OAuth 2.0

OAuth 2.0 is the successor of OAuth 1.0 and stands for Open Authorisation. It allows a website or application to access a resource hosted by another application on behalf of a user. A well-known example is a way if you want to sign up or log in to a website, there is often an option to “sign in with google”. Here you are the user, and you allow the website to use your google account as identification. OAuth 2.0 uses Access Tokens, which is a piece of data which represents the authorisation on behalf of the end-user to access resources. Often this is done in the JSON Web Token format but it is not specified. For security reasons, an Access Token may have an expiration date, but this is also not mandatory.
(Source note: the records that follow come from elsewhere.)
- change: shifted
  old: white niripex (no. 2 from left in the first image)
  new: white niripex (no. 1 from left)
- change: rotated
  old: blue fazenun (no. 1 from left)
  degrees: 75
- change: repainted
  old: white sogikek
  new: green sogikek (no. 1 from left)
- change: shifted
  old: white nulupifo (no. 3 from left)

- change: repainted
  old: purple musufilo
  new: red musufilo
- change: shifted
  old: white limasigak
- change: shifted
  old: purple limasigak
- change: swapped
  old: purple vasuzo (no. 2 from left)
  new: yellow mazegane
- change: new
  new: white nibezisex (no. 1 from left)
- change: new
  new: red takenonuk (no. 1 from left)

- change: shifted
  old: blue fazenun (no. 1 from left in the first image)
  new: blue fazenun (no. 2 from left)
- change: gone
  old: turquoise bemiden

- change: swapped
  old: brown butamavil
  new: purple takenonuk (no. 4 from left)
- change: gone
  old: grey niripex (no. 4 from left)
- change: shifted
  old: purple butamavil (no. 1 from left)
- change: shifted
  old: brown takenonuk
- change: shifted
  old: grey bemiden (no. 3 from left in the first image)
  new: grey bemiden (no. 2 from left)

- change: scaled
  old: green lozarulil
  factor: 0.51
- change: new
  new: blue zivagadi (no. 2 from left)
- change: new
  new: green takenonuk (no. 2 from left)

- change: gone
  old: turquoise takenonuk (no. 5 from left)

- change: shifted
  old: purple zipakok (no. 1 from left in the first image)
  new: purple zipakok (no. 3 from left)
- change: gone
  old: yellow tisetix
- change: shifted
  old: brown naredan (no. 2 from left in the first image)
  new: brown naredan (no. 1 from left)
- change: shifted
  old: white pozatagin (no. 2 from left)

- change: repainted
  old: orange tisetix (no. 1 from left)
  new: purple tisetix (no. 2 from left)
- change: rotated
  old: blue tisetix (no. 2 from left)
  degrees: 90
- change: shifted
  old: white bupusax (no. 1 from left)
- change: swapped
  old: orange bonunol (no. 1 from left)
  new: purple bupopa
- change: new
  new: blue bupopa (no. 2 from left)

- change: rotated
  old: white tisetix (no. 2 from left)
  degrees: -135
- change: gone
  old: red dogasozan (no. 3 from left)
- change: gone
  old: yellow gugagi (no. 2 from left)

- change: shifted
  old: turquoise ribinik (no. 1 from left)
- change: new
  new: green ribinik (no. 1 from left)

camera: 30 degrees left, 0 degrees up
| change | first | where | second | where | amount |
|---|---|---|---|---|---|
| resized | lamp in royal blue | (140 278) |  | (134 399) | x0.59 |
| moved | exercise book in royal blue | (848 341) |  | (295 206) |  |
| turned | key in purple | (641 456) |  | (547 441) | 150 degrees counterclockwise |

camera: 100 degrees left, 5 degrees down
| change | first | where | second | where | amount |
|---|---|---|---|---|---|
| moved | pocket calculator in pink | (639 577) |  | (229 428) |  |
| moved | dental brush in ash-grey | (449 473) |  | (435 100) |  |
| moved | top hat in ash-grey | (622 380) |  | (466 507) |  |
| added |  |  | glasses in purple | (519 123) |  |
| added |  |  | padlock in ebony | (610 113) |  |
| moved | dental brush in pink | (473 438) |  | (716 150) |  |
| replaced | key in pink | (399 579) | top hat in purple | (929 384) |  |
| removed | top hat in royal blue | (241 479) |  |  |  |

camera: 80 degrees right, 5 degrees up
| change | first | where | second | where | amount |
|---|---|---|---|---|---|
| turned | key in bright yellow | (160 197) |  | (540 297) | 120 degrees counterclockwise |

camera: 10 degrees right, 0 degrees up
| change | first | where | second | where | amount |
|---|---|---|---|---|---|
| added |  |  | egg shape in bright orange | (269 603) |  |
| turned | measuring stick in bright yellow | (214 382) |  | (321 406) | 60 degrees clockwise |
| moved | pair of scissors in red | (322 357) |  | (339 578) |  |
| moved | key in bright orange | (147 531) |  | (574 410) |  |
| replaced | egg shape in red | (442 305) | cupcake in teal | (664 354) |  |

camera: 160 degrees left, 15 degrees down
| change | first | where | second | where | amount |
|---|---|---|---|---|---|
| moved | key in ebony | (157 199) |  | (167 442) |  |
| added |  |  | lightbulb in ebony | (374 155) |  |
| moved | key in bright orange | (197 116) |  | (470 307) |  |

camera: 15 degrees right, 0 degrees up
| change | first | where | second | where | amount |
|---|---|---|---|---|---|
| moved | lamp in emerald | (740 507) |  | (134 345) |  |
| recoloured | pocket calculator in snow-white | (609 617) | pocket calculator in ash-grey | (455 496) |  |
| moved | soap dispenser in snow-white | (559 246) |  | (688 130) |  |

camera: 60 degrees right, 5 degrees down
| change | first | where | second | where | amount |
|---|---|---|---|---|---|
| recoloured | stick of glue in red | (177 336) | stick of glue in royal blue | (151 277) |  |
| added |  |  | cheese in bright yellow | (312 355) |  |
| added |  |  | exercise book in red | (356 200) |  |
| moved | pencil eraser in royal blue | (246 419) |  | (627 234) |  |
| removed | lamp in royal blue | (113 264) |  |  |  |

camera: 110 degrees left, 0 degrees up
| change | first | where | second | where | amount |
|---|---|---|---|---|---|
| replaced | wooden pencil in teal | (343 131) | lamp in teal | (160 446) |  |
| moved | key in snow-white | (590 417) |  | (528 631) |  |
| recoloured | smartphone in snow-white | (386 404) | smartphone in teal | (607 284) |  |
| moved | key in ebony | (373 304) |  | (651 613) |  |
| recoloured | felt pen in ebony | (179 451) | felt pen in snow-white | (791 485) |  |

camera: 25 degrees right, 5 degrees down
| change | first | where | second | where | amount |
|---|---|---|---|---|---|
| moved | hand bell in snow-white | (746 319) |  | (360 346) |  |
There are a few components of OAuth 2.0 which are important to understand how it works. The resource owner, is the user or system which is the owner of the protected resources and can grant access to them. The (application) client is the system that wants access to the protected resources, which can be achieved with a valid access token. The authorisation server will receive the requests for an access token to access certain resources from the client. If the resource owner gives consent for this request, the authorisation server will issue an access token to the client. Lastly, the resource server, where the client will present the access token and if the token is valid, the resource server will return the appropriate resource to the client. In the images below, the follow is shown with each step explained.

1. The client requests authorisation from the resource owner.
2. The client receives an authorisation grant.
3. The client requests an access token through identity verification with the help of the authorisation server and authorisation grant provision.
4. The authorisation server verifies the client by checking the authorisation grant and, if it’s valid, issues an access token and refresh token.
5. The client requests a secure resource from the provider and authenticates by presenting the access token.
6. The provider checks the access token and, if valid, serves the request.

In the 5G security architecture, the roles are divided as follows:

• The Network Repository Function (NRF) shall be the OAuth 2.0 Authorisation server.
• The NF in need of a service from another NF shall be the OAuth 2.0 client.
• The NF providing a service to an NF shall be the OAuth 2.0 resource server & owner.